Hundreds of amendments to the bill have already been tabled by Tory rebels, as well as opposition MPs.
Writing in the Sunday Times, Sir Keir said the government had withheld the legislation from the House of Commons for two weeks running because it fears defeat on at least 13 amendments at the hands of Tory rebels.
He said it was "clear" that ministers could not proceed with the bill as it stands and threatened to "work with all sides" to get his changes made - unless ministers adopted them and end the "paralysis".
Sir Keir demanded that:
- MPs get the "final say on whether to approve the withdrawal agreement and how best to implement it"
- The transition period requested by Prime Minister Theresa May is added into the legislation
- A "completely different approach" to the use of powers the government argues are needed to make technical changes to regulations from Brussels
- A guarantee that workers' and consumer rights, as well as environmental standards, are not watered down after Brexit
- A concession to devolved administrations who want repatriated powers that would normally fall under their remit to go straight to Scotland, Wales and Northern Ireland, rather than the Westminster government first
- Putting the EU charter of fundamental rights into UK law
The shadow Brexit secretary wrote: "I believe there is a consensus in Parliament for these changes.
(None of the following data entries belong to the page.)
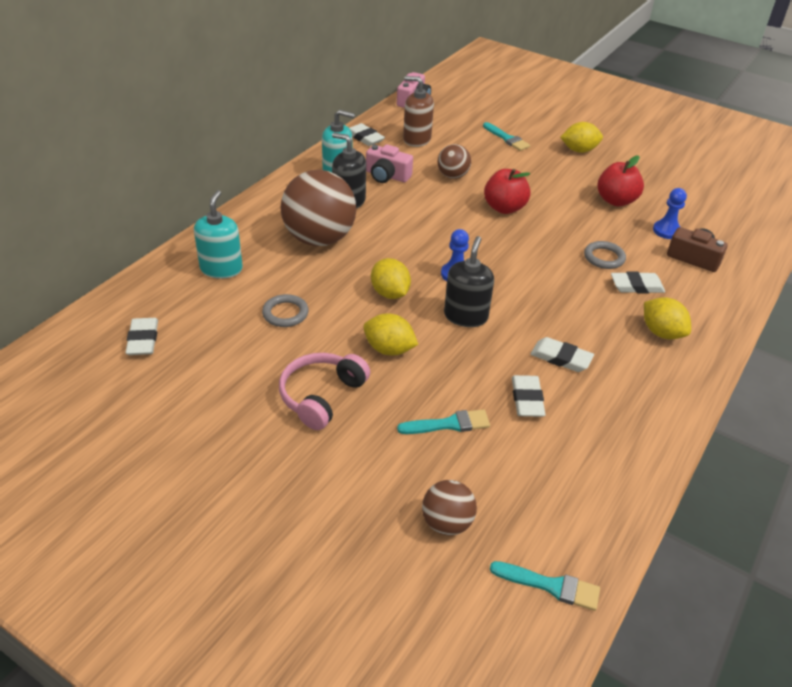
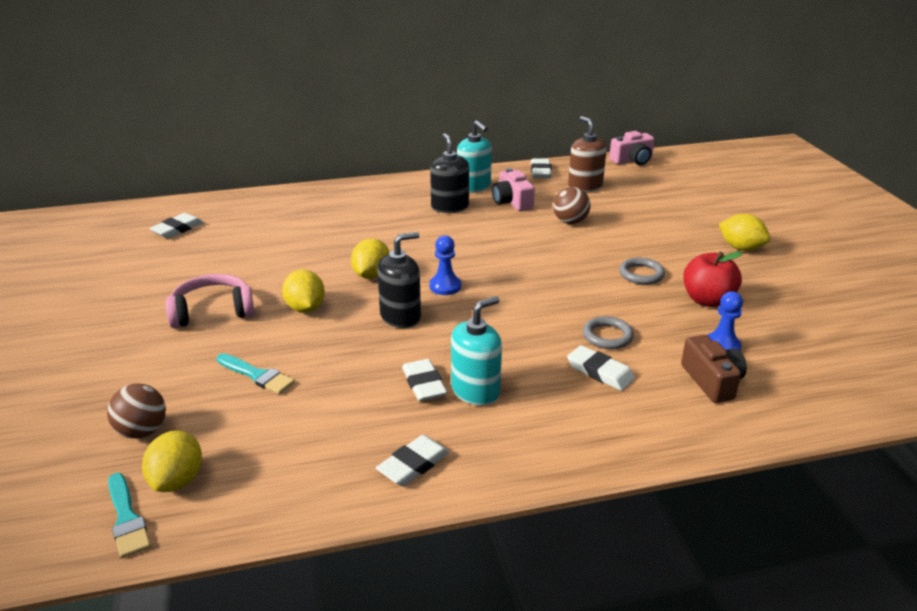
camera: 45 degrees right, 10 degrees down
(221, 269) = (289, 211): turquoise soap dispenser -> turquoise soap dispenser (475, 391)
(285, 313) = (280, 254): grey ring -> grey ring (641, 274)
(319, 239) = (385, 221): brown ball -> none
(504, 208) = (576, 261): red apple -> none
(507, 138) = (676, 214): turquoise brush -> none
(527, 399) = (342, 394): white eraser -> white eraser (413, 464)
(661, 333) = (556, 418): yellow lemon -> yellow lemon (177, 480)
"And there is certainly no majority for weakening rights, silencing Parliament and sidelining the devolved administrations.
"There is a way through this paralysis.
"Labour will work with all sides to make that happen."
Sir Keir's intervention comes days after EU leaders agreed to begin scoping work on trade talks.
But they also made clear Britain must make further concessions on its divorce bill to unlock talks on a future trading relationship.
Brexit Secretary David Davis will travel to Paris for Brexit talks on Monday after France appeared to emerge as the most hardline EU member state on the exit bill.
The prime minister is due to update the Commons on Monday on the progress made during the summit on Thursday and Friday.
Mrs May is expected to say that while negotiations on Brexit are "deeply technical" she has never forgotten that millions of people are at the heart of the process and they remain her "first priority".
She will also say that the millions of European citizens living in the UK make an "extraordinary contribution" to our society and that "we want them to stay".
A government spokesman said the repeal bill was "essential" to deliver on the result of the referendum while ensuring the maximum possible legal certainty for businesses and citizens.
The UK is due to leave the EU in March 2019, following last year's referendum result.